#### SUPPLIED DATA ####

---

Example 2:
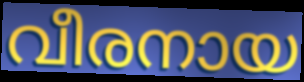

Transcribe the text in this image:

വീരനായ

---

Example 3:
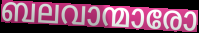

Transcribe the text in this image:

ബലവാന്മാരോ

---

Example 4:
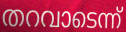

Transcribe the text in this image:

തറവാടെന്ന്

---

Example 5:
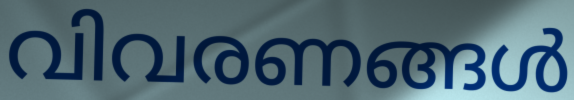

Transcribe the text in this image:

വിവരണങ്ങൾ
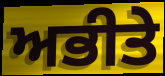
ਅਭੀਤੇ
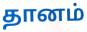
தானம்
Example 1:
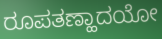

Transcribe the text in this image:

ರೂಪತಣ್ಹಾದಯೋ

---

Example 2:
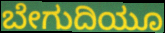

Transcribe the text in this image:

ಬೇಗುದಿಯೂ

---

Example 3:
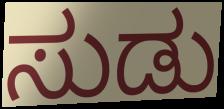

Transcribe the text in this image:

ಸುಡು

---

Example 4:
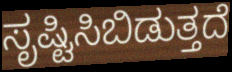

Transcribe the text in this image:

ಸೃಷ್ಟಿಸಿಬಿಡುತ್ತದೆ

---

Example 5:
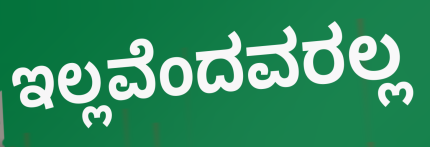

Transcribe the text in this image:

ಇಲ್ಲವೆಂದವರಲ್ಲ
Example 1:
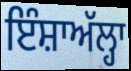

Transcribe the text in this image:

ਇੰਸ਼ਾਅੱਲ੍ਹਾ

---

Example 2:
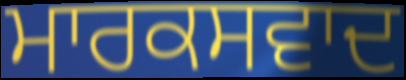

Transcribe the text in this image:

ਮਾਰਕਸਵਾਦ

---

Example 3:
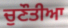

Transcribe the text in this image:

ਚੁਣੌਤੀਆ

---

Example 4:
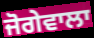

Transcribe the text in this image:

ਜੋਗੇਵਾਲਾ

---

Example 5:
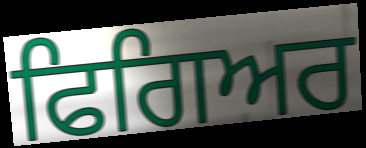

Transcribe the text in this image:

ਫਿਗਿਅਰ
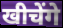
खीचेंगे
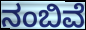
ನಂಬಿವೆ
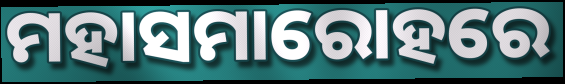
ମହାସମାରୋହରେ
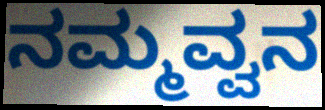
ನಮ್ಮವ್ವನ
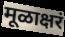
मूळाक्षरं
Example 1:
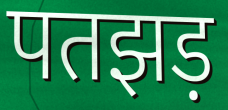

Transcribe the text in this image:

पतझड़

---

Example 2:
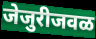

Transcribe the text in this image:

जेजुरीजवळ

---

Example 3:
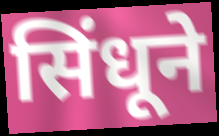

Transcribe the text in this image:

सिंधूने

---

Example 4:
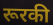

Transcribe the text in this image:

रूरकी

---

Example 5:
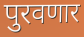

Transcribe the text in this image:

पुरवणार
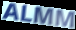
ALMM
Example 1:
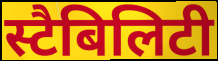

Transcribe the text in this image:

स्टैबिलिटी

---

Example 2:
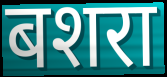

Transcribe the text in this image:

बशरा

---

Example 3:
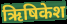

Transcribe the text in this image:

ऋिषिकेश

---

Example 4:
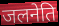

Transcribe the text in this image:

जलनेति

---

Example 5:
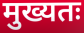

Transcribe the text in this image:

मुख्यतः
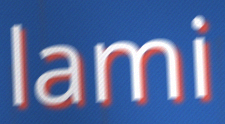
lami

####

(ABOUT THIS EXERCISE): With the pictures left aside, set down each entry above exactly as it stands.

(FINISHED TASK):
---

Example 2:

Transcribe the text in this image:

വീരനായ

---

Example 3:

Transcribe the text in this image:

ബലവാന്മാരോ

---

Example 4:

Transcribe the text in this image:

തറവാടെന്ന്

---

Example 5:

Transcribe the text in this image:

വിവരണങ്ങൾ
ਅਭੀਤੇ
தானம்
Example 1:

Transcribe the text in this image:

ರೂಪತಣ್ಹಾದಯೋ

---

Example 2:

Transcribe the text in this image:

ಬೇಗುದಿಯೂ

---

Example 3:

Transcribe the text in this image:

ಸುಡು

---

Example 4:

Transcribe the text in this image:

ಸೃಷ್ಟಿಸಿಬಿಡುತ್ತದೆ

---

Example 5:

Transcribe the text in this image:

ಇಲ್ಲವೆಂದವರಲ್ಲ
Example 1:

Transcribe the text in this image:

ਇੰਸ਼ਾਅੱਲ੍ਹਾ

---

Example 2:

Transcribe the text in this image:

ਮਾਰਕਸਵਾਦ

---

Example 3:

Transcribe the text in this image:

ਚੁਣੌਤੀਆ

---

Example 4:

Transcribe the text in this image:

ਜੋਗੇਵਾਲਾ

---

Example 5:

Transcribe the text in this image:

ਫਿਗਿਅਰ
खीचेंगे
ನಂಬಿವೆ
ମହାସମାରୋହରେ
ನಮ್ಮವ್ವನ
मूळाक्षरं
Example 1:

Transcribe the text in this image:

पतझड़

---

Example 2:

Transcribe the text in this image:

जेजुरीजवळ

---

Example 3:

Transcribe the text in this image:

सिंधूने

---

Example 4:

Transcribe the text in this image:

रूरकी

---

Example 5:

Transcribe the text in this image:

पुरवणार
ALMM
Example 1:

Transcribe the text in this image:

स्टैबिलिटी

---

Example 2:

Transcribe the text in this image:

बशरा

---

Example 3:

Transcribe the text in this image:

ऋिषिकेश

---

Example 4:

Transcribe the text in this image:

जलनेति

---

Example 5:

Transcribe the text in this image:

मुख्यतः
lami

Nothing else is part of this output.